TASK REQUIREMENTS:
Find the lines in these entries that include the word "lettered" and state how many there are, with no other words.

- - -

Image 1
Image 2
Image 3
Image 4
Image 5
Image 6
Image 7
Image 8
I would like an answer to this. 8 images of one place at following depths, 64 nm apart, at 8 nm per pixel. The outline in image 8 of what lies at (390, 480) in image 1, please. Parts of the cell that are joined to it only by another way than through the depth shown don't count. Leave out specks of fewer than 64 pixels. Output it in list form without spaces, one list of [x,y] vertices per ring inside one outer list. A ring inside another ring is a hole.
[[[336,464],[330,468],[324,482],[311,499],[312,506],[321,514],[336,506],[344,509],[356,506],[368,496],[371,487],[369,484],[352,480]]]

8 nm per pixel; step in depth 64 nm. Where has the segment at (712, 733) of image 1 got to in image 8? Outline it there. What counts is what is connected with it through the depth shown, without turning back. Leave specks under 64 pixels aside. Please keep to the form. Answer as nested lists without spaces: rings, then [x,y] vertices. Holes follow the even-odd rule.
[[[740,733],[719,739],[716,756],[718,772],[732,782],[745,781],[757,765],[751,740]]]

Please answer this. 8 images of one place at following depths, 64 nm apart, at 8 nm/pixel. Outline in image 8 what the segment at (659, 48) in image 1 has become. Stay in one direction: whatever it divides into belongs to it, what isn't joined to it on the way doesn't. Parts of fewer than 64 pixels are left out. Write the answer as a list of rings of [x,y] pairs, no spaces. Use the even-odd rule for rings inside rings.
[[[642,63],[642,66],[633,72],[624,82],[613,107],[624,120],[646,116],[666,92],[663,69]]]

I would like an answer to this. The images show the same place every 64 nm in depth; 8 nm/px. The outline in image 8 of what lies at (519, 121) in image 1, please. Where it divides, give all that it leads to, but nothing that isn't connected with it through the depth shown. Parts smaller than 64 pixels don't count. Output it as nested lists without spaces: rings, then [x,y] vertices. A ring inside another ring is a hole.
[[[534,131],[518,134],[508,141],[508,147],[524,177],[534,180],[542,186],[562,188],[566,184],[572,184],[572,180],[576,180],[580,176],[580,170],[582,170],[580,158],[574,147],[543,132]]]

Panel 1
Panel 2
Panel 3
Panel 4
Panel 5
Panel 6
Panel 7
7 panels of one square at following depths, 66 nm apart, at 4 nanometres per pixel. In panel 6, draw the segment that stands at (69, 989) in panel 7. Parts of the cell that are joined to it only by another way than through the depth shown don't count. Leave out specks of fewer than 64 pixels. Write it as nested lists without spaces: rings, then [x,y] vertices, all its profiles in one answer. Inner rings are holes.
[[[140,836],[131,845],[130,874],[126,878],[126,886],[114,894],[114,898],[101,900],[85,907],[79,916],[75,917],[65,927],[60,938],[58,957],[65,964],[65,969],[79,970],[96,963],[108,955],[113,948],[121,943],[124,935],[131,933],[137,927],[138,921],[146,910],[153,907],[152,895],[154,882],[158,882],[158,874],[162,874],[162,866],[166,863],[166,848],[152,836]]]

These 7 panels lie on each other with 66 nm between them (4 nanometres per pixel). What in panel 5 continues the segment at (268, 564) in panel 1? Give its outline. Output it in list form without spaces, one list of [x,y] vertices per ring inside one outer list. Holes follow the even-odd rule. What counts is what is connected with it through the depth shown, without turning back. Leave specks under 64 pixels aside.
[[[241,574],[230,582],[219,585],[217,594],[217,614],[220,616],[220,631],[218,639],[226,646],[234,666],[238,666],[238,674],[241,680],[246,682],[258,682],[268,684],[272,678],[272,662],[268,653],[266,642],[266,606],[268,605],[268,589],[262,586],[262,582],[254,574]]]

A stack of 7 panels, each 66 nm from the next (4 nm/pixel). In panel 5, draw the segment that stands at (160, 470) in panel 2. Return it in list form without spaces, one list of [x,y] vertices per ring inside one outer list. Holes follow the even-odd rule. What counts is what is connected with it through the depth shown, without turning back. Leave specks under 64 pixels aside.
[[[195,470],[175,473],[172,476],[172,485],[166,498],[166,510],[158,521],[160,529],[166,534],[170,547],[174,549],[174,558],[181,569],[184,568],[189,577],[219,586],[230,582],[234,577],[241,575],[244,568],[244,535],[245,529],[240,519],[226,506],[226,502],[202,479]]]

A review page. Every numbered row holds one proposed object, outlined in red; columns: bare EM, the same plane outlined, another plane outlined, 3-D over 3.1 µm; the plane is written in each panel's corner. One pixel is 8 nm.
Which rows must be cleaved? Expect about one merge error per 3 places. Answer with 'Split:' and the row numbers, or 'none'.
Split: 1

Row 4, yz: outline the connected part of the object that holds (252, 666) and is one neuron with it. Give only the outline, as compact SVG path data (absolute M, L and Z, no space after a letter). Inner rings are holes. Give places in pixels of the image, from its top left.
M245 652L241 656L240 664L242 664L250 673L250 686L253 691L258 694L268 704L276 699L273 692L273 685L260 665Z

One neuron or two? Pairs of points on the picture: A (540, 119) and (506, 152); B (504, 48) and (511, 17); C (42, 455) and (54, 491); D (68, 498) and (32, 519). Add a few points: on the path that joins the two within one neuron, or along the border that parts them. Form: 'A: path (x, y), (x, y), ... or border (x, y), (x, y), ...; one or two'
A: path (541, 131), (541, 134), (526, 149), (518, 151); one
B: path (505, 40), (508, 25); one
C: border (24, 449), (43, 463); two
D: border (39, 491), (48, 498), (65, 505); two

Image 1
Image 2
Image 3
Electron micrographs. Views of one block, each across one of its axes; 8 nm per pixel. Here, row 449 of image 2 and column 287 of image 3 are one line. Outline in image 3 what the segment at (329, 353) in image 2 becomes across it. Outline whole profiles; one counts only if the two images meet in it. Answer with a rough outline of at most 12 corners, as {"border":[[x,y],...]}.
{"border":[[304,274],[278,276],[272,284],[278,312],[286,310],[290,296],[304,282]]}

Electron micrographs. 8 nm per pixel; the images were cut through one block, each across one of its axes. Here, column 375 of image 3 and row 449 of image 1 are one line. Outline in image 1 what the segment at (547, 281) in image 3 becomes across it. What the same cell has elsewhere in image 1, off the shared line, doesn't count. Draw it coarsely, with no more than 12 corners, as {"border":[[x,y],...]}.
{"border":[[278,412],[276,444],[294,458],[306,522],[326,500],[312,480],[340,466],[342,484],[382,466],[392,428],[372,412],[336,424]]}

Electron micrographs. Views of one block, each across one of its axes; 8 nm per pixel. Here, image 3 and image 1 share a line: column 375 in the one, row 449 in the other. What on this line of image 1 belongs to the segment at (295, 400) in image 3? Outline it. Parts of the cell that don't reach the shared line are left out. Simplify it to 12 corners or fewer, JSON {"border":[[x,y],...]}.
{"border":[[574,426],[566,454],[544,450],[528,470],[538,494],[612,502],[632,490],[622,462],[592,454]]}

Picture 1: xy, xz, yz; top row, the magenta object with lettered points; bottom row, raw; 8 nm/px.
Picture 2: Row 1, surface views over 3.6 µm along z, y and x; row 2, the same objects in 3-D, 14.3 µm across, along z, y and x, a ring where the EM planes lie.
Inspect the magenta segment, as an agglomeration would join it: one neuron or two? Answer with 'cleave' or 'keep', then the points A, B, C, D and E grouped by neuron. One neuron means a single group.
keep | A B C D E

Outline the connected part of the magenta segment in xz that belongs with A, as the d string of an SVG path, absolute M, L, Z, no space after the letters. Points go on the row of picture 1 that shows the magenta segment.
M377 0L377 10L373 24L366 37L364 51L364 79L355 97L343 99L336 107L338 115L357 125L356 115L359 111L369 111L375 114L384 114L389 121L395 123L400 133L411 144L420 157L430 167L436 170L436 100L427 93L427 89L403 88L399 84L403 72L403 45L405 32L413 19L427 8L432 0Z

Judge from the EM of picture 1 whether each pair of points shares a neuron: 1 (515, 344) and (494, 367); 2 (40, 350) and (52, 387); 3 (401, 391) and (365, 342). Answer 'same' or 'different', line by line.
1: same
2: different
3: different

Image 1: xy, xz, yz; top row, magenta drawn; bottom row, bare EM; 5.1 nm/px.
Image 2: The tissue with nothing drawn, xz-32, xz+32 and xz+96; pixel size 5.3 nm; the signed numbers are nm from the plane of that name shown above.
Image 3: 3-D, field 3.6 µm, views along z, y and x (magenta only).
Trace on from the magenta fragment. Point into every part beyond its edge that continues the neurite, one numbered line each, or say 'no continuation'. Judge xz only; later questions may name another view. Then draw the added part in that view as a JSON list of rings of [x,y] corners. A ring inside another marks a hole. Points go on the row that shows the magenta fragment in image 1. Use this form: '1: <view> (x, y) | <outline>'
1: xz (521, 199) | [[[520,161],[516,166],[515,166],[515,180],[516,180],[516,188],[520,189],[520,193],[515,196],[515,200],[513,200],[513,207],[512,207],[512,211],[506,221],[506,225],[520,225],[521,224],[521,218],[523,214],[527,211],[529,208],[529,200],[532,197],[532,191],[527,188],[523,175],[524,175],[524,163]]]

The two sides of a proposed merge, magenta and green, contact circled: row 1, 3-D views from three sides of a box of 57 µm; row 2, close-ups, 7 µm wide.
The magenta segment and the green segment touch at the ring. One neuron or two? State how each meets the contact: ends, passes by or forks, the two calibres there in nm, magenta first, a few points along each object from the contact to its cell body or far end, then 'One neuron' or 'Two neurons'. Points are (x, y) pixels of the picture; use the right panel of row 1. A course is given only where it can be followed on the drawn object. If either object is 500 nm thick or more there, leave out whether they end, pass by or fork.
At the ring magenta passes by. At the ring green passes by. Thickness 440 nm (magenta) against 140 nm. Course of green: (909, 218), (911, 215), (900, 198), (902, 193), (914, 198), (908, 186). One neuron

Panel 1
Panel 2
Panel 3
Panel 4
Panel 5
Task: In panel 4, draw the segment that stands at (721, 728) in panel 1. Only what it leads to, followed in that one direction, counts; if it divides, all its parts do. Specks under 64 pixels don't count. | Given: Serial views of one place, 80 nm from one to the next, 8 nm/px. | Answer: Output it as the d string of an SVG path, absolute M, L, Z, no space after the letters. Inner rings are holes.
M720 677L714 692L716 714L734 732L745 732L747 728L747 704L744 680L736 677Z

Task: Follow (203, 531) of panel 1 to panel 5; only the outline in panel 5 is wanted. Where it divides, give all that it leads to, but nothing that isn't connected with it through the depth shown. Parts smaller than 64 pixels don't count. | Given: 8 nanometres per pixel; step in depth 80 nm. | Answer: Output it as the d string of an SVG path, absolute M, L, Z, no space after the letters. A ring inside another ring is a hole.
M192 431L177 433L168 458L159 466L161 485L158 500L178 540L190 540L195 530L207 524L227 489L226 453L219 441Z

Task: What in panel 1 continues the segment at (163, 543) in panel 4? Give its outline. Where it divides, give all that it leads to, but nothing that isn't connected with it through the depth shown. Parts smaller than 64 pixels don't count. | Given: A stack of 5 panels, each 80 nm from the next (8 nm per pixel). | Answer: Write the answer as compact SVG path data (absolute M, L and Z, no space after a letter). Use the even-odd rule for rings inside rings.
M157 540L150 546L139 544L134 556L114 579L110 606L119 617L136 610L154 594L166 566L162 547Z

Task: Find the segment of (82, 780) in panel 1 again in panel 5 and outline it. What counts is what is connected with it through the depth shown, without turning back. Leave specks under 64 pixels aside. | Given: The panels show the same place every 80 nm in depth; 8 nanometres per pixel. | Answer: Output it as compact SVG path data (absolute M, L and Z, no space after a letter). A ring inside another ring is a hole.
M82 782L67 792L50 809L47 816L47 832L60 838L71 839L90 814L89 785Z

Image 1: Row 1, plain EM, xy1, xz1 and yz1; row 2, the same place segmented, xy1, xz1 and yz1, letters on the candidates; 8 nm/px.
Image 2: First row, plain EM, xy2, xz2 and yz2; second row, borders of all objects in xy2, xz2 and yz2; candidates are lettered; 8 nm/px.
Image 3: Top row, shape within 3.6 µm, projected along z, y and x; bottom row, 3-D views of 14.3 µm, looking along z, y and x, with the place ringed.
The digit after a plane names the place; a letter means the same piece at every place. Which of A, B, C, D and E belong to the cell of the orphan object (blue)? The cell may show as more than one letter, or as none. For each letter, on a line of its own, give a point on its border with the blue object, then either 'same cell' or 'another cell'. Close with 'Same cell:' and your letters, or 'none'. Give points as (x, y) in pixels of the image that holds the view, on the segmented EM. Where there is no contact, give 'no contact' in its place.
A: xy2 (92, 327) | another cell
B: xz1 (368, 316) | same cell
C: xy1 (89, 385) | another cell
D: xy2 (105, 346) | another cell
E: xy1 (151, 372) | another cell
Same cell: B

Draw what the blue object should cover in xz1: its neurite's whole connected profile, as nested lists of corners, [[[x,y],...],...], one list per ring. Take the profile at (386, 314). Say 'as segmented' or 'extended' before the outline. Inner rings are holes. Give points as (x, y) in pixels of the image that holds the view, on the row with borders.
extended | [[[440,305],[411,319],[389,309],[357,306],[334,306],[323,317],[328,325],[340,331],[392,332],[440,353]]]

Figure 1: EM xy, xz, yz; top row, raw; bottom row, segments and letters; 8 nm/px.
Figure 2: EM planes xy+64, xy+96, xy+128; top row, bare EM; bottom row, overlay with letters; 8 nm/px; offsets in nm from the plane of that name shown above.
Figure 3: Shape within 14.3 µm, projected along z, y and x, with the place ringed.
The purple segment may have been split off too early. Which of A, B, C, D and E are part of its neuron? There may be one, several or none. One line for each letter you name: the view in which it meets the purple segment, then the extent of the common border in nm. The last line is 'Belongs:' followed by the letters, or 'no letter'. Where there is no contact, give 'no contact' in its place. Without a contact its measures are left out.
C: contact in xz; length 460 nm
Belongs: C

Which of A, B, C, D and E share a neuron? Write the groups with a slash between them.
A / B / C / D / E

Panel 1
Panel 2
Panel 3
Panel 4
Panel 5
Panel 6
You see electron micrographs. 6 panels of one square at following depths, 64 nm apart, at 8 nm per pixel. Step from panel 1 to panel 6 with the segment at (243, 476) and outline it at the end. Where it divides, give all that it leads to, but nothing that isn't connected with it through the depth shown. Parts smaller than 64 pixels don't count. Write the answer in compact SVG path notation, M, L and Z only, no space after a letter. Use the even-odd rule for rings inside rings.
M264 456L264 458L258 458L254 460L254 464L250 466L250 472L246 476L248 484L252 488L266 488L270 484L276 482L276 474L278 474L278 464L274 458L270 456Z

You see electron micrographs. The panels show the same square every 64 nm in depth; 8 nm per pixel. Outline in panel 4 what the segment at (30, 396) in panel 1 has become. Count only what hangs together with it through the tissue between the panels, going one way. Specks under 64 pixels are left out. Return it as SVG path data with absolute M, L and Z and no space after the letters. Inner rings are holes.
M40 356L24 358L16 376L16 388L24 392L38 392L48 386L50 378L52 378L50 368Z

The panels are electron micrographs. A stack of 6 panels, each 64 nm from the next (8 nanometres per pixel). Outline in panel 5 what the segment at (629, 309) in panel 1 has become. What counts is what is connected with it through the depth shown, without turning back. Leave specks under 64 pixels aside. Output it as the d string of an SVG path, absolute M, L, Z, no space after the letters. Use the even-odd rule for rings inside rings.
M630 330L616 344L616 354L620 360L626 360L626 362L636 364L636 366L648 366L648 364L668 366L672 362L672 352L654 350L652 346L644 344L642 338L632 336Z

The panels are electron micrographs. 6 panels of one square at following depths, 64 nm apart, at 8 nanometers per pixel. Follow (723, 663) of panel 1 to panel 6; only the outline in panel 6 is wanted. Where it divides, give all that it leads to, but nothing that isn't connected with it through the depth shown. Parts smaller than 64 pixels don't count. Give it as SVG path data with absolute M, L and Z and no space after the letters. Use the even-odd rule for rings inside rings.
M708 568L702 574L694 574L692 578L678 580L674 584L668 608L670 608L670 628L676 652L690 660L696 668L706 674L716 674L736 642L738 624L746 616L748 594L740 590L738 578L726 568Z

- - -

ANSWER:
2